_DIRECTIONS_
State how many lines of the data below hold the string "Normal", giving nothing but the number.

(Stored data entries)
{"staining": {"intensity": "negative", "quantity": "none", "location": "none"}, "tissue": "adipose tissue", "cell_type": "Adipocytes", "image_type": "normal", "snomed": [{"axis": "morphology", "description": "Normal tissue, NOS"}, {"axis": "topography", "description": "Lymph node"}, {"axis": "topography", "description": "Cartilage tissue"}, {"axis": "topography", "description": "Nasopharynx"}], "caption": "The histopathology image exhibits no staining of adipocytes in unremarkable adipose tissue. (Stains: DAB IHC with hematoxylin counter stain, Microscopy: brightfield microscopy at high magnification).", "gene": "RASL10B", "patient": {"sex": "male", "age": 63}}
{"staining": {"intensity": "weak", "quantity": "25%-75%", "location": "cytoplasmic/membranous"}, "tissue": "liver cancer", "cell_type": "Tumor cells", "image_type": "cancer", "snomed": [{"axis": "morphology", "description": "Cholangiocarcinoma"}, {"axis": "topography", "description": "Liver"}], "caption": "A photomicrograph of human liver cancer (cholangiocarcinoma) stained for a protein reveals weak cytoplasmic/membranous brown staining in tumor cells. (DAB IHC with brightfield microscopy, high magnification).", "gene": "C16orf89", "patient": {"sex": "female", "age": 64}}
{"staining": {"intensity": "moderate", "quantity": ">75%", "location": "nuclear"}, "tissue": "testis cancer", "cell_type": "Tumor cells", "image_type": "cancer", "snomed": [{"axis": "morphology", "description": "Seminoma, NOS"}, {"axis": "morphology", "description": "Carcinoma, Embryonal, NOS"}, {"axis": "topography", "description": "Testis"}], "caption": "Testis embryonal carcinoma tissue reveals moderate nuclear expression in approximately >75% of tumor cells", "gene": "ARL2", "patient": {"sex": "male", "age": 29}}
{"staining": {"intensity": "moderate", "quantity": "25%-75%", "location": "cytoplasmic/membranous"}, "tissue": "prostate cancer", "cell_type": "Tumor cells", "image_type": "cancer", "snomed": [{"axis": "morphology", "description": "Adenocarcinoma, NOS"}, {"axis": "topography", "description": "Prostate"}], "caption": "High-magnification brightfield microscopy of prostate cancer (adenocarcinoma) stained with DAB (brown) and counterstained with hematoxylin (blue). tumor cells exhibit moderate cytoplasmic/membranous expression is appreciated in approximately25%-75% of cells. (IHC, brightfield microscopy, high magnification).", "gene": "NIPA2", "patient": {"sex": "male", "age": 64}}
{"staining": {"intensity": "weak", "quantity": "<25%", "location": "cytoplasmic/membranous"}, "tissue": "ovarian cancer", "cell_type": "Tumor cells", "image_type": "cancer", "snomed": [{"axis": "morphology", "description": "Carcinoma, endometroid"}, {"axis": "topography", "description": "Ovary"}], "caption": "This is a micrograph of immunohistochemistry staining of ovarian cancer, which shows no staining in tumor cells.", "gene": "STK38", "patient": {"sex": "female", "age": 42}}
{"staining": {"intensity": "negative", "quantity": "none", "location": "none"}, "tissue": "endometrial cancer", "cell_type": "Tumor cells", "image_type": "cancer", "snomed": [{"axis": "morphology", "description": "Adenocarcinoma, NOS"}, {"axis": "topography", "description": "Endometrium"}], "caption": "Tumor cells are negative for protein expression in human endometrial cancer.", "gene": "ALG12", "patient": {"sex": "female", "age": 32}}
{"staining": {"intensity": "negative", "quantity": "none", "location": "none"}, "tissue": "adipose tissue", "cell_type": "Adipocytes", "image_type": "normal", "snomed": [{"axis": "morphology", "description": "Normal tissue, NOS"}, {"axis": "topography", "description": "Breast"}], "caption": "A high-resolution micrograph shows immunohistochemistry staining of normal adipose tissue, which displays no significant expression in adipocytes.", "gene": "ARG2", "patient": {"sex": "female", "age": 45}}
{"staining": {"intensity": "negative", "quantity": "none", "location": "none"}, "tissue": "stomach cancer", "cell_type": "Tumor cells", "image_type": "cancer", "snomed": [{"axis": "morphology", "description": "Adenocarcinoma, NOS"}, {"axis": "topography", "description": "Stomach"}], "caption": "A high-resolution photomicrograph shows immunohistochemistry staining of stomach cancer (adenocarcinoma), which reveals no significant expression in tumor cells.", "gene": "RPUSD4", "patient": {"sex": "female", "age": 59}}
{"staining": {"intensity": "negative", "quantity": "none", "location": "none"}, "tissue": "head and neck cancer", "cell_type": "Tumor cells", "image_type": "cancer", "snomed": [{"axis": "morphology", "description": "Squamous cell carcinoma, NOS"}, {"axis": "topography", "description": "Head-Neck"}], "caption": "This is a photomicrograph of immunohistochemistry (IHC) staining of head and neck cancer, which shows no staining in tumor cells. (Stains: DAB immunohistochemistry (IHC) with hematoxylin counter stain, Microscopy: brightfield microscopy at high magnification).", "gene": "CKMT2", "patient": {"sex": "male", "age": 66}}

_SOLUTION TO THE EXERCISE_
2